### RAW DATA

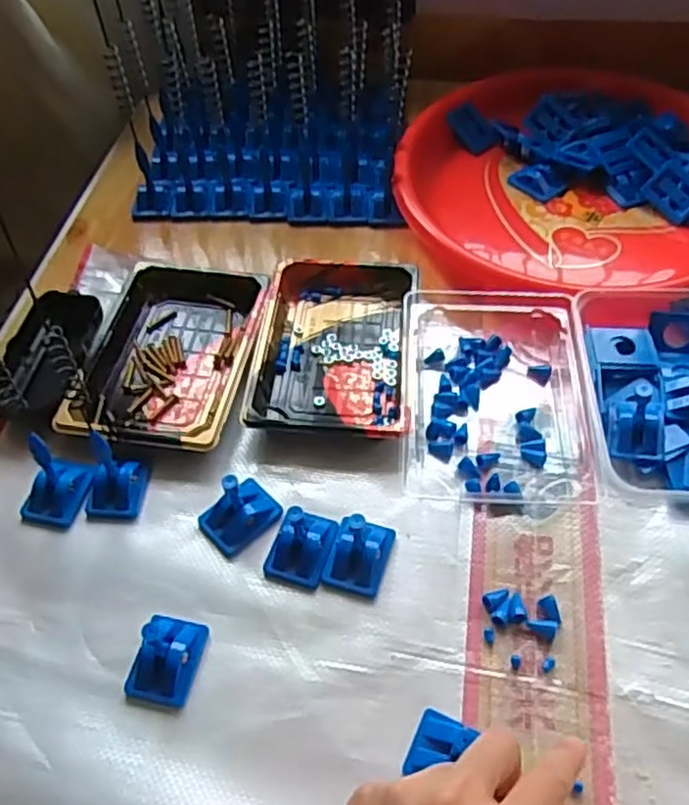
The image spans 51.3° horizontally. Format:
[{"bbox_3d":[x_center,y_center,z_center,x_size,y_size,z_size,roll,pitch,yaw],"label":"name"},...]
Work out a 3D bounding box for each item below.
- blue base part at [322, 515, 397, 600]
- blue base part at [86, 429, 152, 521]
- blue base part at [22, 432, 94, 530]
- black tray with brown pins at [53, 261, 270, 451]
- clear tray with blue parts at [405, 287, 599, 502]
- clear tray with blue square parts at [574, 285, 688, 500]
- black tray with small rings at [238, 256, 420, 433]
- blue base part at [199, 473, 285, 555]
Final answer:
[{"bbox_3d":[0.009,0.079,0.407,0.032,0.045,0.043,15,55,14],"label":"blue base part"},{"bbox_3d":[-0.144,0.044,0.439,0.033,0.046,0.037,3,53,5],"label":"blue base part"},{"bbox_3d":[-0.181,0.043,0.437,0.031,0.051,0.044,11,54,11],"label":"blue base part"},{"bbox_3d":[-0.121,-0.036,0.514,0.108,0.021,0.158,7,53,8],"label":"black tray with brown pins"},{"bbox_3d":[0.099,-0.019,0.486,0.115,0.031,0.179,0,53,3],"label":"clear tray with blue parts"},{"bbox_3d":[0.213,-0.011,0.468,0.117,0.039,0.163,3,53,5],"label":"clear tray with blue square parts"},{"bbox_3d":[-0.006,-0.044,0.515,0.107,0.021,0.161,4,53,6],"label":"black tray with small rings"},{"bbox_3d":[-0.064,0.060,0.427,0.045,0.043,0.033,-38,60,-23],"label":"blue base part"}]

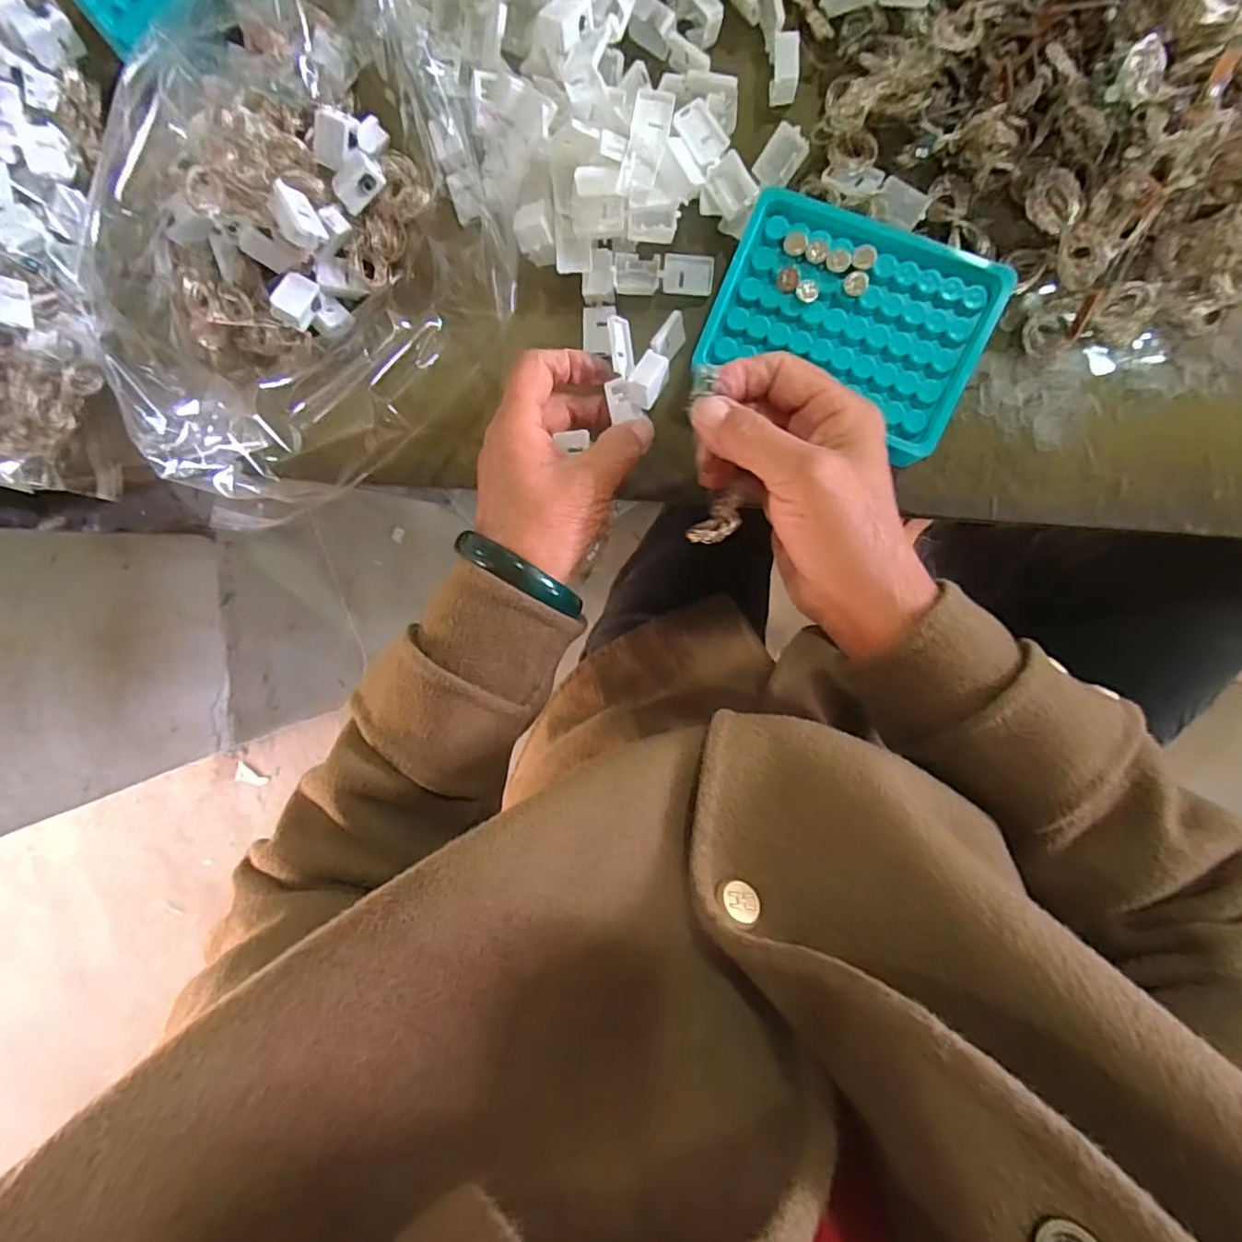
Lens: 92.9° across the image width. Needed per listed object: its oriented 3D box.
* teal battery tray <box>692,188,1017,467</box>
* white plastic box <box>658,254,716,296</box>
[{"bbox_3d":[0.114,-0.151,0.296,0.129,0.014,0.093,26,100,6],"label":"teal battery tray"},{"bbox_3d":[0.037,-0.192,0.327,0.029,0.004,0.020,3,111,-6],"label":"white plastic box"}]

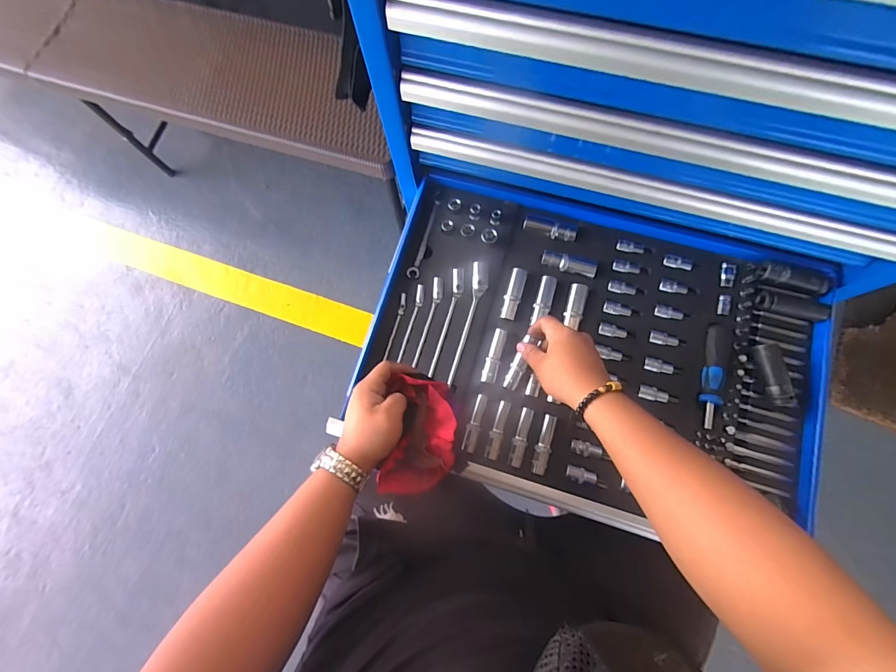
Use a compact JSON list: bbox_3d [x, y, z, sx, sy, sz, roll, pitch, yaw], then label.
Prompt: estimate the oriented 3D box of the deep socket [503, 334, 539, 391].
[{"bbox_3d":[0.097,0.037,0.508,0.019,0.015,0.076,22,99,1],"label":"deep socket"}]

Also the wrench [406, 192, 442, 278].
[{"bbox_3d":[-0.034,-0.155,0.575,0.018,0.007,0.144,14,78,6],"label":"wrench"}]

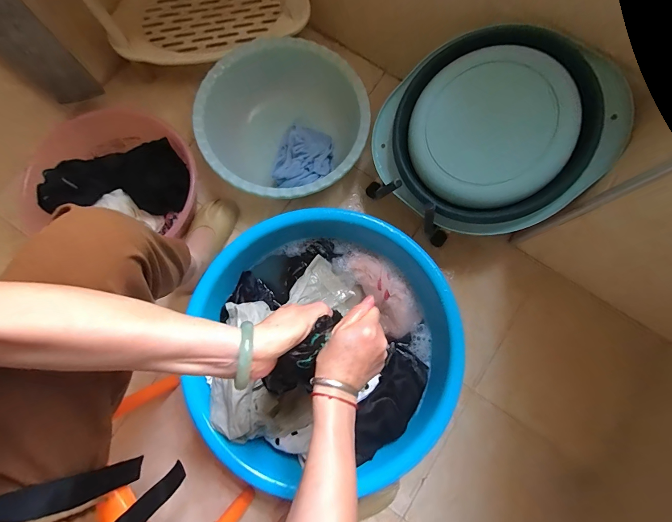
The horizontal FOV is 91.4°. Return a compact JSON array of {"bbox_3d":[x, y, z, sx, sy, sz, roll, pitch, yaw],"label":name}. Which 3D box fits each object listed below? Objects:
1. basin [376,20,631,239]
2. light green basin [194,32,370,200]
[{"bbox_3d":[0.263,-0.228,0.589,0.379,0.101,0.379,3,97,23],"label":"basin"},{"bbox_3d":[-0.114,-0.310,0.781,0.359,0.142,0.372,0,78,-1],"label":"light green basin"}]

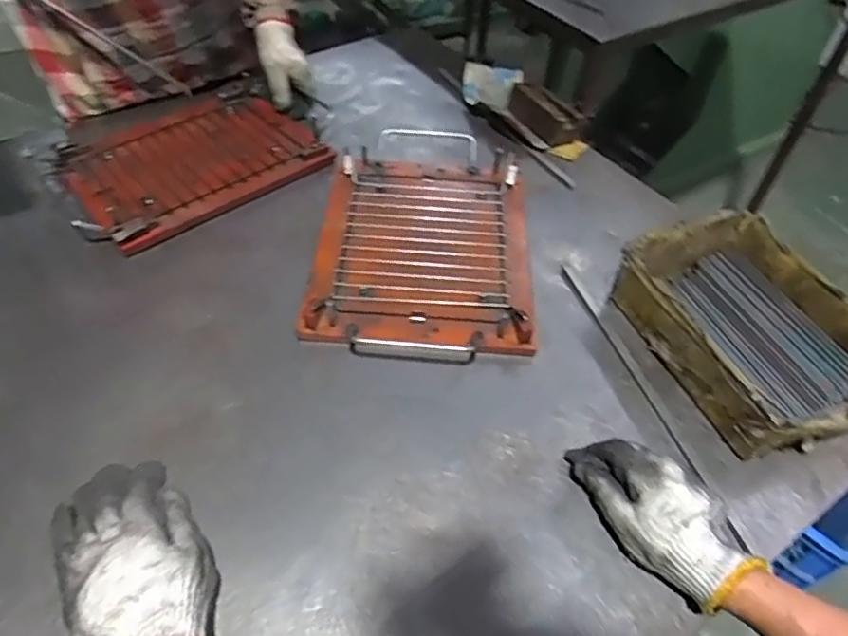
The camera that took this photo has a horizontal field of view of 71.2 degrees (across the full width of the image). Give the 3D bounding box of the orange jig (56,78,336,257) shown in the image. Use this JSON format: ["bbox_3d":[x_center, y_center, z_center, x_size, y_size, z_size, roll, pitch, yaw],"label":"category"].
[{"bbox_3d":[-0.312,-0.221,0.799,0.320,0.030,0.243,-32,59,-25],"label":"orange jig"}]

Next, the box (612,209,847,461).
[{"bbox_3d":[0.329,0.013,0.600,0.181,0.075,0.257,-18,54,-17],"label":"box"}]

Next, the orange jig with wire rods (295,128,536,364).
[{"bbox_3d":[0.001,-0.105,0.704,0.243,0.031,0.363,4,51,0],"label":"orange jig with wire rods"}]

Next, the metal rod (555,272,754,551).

### PROBLEM REQUIREMENTS
Locate all lines in the listing above with the word "below". Copy them.

### COMPLETED TASK
Work out a 3D bounding box for each item below.
The horizontal FOV is 91.4°. Return a compact JSON array of {"bbox_3d":[x, y, z, sx, sy, sz, roll, pitch, yaw],"label":name}. Which 3D box fits each object listed below? Objects:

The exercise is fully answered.